> [TASK DIRECTIONS] Reproduce the data below with every instance of "scientific name" renamed to "species" and all other text left unchanged. Omit the pictures from the reproduction.

> [PROVIDED RECORDS]
- - -
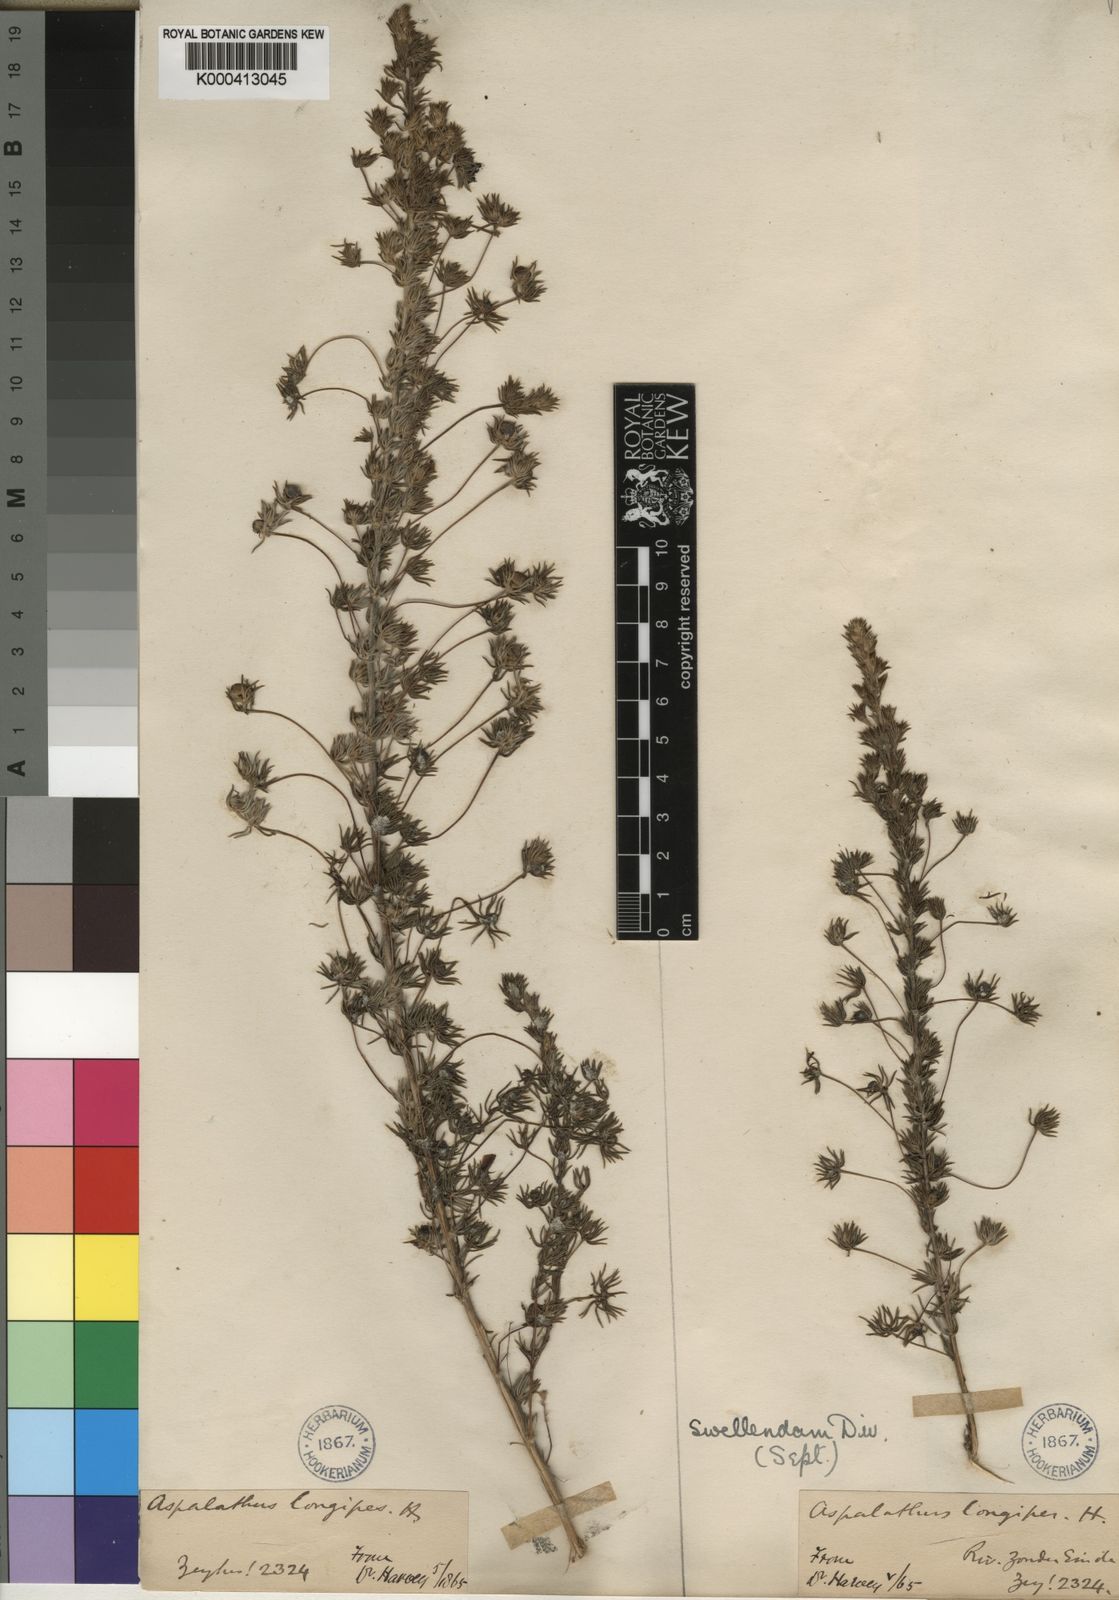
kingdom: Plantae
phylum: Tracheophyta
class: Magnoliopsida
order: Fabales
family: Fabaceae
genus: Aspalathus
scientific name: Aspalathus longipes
- - -
> [ANSWER BELOW]
kingdom: Plantae
phylum: Tracheophyta
class: Magnoliopsida
order: Fabales
family: Fabaceae
genus: Aspalathus
species: Aspalathus longipes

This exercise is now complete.